Hello,
I got a foo.fastq.gz file as output from a sequencer (Windows 7 machine). It is 1.9 GB. After transfer to RHEL55 box I tried gunzip, which about a halfway through exited with error with all available options deleting the temporary file about 5.4 GB:
Code:
[yaximik@G5NNJN1 MiSeq]$ gunzip -t SC2T252P15_S1_L001_R1_001.fastq.gz
gunzip: SC2T252P15_S1_L001_R1_001.fastq.gz: invalid compressed data--crc error
gunzip: SC2T252P15_S1_L001_R1_001.fastq.gz: invalid compressed data--length error
[yaximik@G5NNJN1 MiSeq]$ gunzip -q SC2T252P15_S1_L001_R1_001.fastq.gz
gunzip: SC2T252P15_S1_L001_R1_001.fastq.gz: invalid compressed data--crc error
gunzip: SC2T252P15_S1_L001_R1_001.fastq.gz: invalid compressed data--length error
[yaximik@G5NNJN1 MiSeq]$ gunzip -dq SC2T252P15_S1_L001_R1_001.fastq.gz
gunzip: SC2T252P15_S1_L001_R1_001.fastq.gz: invalid compressed data--crc error
gunzip: SC2T252P15_S1_L001_R1_001.fastq.gz: invalid compressed data--length error
Using GUI (Archive Manager) I saw that both errors are caused by one particular line entry, which is not hsown in the stdout.

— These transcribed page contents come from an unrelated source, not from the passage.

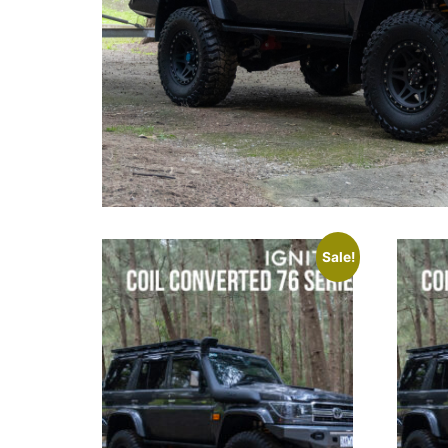
Sale!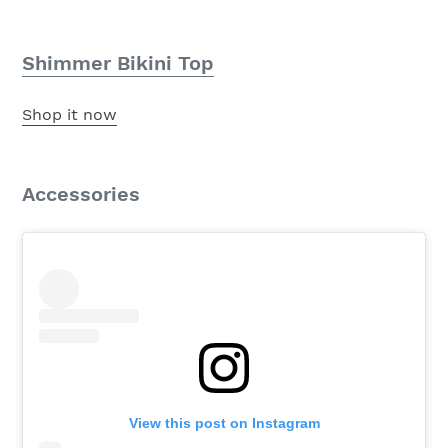
Shimmer Bikini Top
Shop it now
Accessories
View this post on Instagram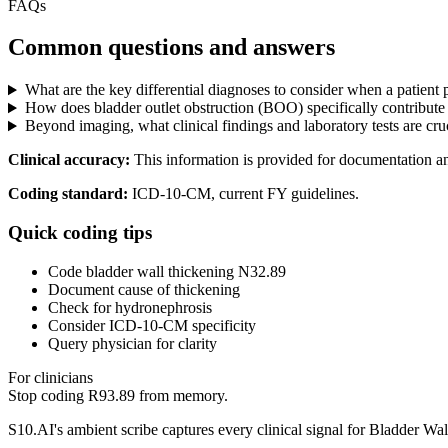
FAQs
Common questions and answers
What are the key differential diagnoses to consider when a patient
How does bladder outlet obstruction (BOO) specifically contribute t
Beyond imaging, what clinical findings and laboratory tests are cru
Clinical accuracy:
This information is provided for documentation a
Coding standard:
ICD-10-CM, current FY guidelines.
Quick coding tips
Code bladder wall thickening N32.89
Document cause of thickening
Check for hydronephrosis
Consider ICD-10-CM specificity
Query physician for clarity
For clinicians
Stop coding
R93.89
from memory.
S10.AI's ambient scribe captures every clinical signal for
Bladder Wal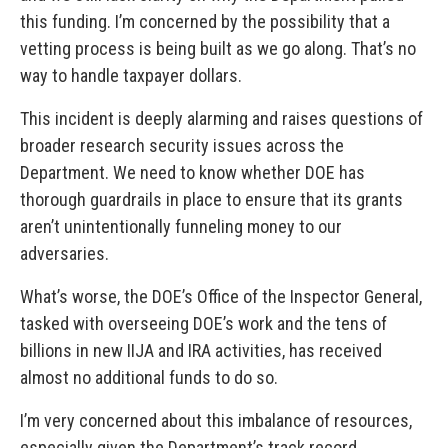
this funding. I’m concerned by the possibility that a
vetting process is being built as we go along. That’s no
way to handle taxpayer dollars.
This incident is deeply alarming and raises questions of
broader research security issues across the
Department. We need to know whether DOE has
thorough guardrails in place to ensure that its grants
aren’t unintentionally funneling money to our
adversaries.
What’s worse, the DOE’s Office of the Inspector General,
tasked with overseeing DOE’s work and the tens of
billions in new IIJA and IRA activities, has received
almost no additional funds to do so.
I’m very concerned about this imbalance of resources,
especially given the Department’s track record.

Finally, I was able to salvage everything until this line entry using
Code:
[yaximik@G5NNJN1 MiSeq]$ gunzip -c SC2T252P15_S1_L001_R1_001.fastq.gz > ./SC2T252P15_S1_L001_R1_001.fastq
gunzip: SC2T252P15_S1_L001_R1_001.fastq.gz: invalid compressed data--crc error
gunzip: SC2T252P15_S1_L001_R1_001.fastq.gz: invalid compressed data--length error
which still exited with error, but I got the 5.2 GB foo.fastq text file
Here is the file content output:
Code:
[yaximik@G5NNJN1 MiSeq]$ gunzip -cl SC2T252P15_S1_L001_R1_001.fastq.gz >./content.txt
[yaximik@G5NNJN1 MiSeq]$ cat content.txt
compressed uncompressed ratio uncompressed_name
2086259746 1331149161 -56.7% SC2T252P15_S1_L001_R1_001.fastq
[yaximik@G5NNJN1 MiSeq]$
Is anything wrong with the content?
But the main question I am asking for help with - is there an utility that will allow to edit the original foo.fastq.gz file and remove the offending line and re-extract healthy data, which are too valuable?